I expect that training with Wissner-Gross style maximization of future freedom of action (if you could get it to scale) would also result in playerkillers/sociopaths.
In fact I expect that many of MIRI’s intuitions about the difficulty of getting a ‘friendly’ agent out of simple training specification are probably mostly correct. For example, you could train an agent with a carefully crafted score function that penalizes ‘playerkilling’ while maintaining regular gold/xp reward. I expect that those approaches will generally fail if the world is complex enough—the agent will simply learn a griefing exploit that doesn’t technically break the specific injunctions you put in place (playerkilling or whatever). I expect this based on specific experiences with early MMOs such as Ultima Online where the designers faced a simliar problem of trying to outlaw or regulate griefing/playerkilling through code—and they found it was incredibly difficult.
I also expect that IRL based approaches could eventually succeed in training an agent that basically learns to emulate the value function and behaviours of a ‘good/moral/friendly’ human player—given sufficient example history.
I think this type of research platform would put AI safety research on equal footing with mainstream ML research, and allow experimental progress to supplement/prove many concepts that up until now exist only as vague ideas.
It would be great to have such tests in AI safety/control/Friendliness, but to me they look really difficult to create. Do you have any ideas?
Yes.
I think general RL AI is now advanced to the point where testing some specific AI safety/control subproblems is becoming realistic.
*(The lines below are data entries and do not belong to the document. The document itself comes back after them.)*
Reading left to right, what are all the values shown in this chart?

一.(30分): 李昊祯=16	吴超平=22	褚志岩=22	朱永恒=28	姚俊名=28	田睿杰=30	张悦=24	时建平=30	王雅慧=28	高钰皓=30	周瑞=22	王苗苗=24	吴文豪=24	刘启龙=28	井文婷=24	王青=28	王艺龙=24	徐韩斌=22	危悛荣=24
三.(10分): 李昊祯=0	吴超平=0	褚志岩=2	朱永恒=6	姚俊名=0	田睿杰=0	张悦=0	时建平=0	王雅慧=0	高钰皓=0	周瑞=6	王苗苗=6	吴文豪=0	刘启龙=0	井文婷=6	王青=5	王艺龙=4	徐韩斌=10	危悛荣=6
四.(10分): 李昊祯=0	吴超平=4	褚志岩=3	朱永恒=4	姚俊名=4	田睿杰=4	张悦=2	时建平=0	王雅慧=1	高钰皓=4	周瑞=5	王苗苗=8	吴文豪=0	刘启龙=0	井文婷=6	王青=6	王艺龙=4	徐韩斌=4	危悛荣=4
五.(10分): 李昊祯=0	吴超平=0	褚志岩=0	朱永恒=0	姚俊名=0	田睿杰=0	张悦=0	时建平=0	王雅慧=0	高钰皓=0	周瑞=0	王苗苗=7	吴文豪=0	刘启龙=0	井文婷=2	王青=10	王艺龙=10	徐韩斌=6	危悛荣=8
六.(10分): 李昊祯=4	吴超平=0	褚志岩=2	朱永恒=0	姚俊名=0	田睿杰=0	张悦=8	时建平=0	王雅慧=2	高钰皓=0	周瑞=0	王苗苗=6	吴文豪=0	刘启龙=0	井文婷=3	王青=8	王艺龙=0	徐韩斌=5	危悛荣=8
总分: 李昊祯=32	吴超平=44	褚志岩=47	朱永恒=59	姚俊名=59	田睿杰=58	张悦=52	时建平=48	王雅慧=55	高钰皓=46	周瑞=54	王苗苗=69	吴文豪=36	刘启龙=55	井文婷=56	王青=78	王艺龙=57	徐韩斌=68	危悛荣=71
The key is to decompose and reduce down to something testable at small scale.
One promising route is to build on RL game playing agents, and extend the work to social games such as MMOs. In the MMO world we already have a model of social vs antisocial behavior—ie playerkillers vs achievers vs cooperators.
So take some sort of MMO that has simple enough visuals and or world complexity while retaining key features such as gold/xp progression, the ability to kill players with consequences, etc (a pure text game may be easier to learn, or maybe not). We can then use that to train agents and test various theories.
For example, I would expect that training an RL agent based on maximizing a score type function directly would result in playerkilling emerging as a natural strategy. If the agents were powerful enough to communicate, perhaps even simple game theory and cooperation would emerge.
I expect that training with Wissner-Gross style maximization of future freedom of action (if you could get it to scale) would also result in playerkillers/sociopaths.
In fact I expect that many of MIRI’s intuitions about the difficulty of getting a ‘friendly’ agent out of simple training specification are probably mostly correct. For example, you could train an agent with a carefully crafted score function that penalizes ‘playerkilling’ while maintaining regular gold/xp reward. I expect that those approaches will generally fail if the world is complex enough—the agent will simply learn a griefing exploit that doesn’t technically break the specific injunctions you put in place (playerkilling or whatever). I expect this based on specific experiences with early MMOs such as Ultima Online where the designers faced a simliar problem of trying to outlaw or regulate griefing/playerkilling through code—and they found it was incredibly difficult.
I also expect that IRL based approaches could eventually succeed in training an agent that basically learns to emulate the value function and behaviours of a ‘good/moral/friendly’ human player—given sufficient example history.
I think this type of research platform would put AI safety research on equal footing with mainstream ML research, and allow experimental progress to supplement/prove many concepts that up until now exist only as vague ideas.